Location: Soybean Genomics and Improvement
Project Number: 8042-22000-278-00
Start Date: Mar 25, 2012
End Date: Mar 24, 2017
The Electron and Confocal Microscopy Unit (ECMU) is a core facility which provides collaborative assistance for the Beltsville Agricultural Research Center scientists in need of high resolution imaging in their research programs. The facility is equipped with state-of-the-art electron microscopes [transmission (TEM) and scanning (SEM)] and a confocal laser scanning microscope (CLSM). A scanning electron microscope equipped with a cryostage allows samples to be studied in the frozen state for the observation of ultra-delicate external structures of organisms and the study of behavioral interactions on their hosts. Variable pressure SEM requires minimal specimen preparation for rapid observation of specimens. The ECMU also possesses a high-resolution transmission electron microscope that is used to obtain detailed internal ultra-structural information from very thin sections of plastic embedded material.

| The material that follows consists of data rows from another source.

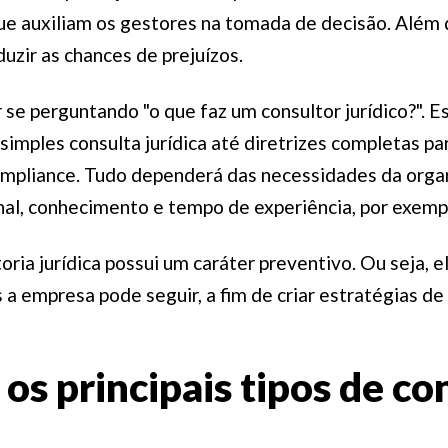
ue auxiliam os gestores na tomada de decisão. Além d
duzir as chances de prejuízos.
se perguntando "o que faz um consultor jurídico?". E
imples consulta jurídica até diretrizes completas p
mpliance. Tudo dependerá das necessidades da organ
nal, conhecimento e tempo de experiência, por exemp
oria jurídica possui um caráter preventivo. Ou seja, e
 a empresa pode seguir, a fim de criar estratégias d
os principais tipos de co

The CLSM permits the study of fluorescent organelles, tissue, proteins, cells with high color contrast and in 3 dimensions. Cellular and subcellular structures are easily observed and photographed using these approaches to provide compositional information as well. Techniques including critical point drying, freeze drying, freeze substitution, freeze etching, rapid freezing, negative staining, thin sectioning, sputter coating, high vacuum evaporation, immunogold labeling, single and multiplex fluorescent labeling are performed on a wide variety of sample types that arise from research projects at BARC. If existing methods are inadequate for appropriately viewing a particular specimen, new techniques, preparative methodologies, fluorochromes, specimen holders and equipment are designed and developed. Training will be provided to staff of collaborating scientists to assist in creating and enhancing images. The final result is dramatic, high-resolution, digitally-achievable images of many of the most important organisms affecting agriculture.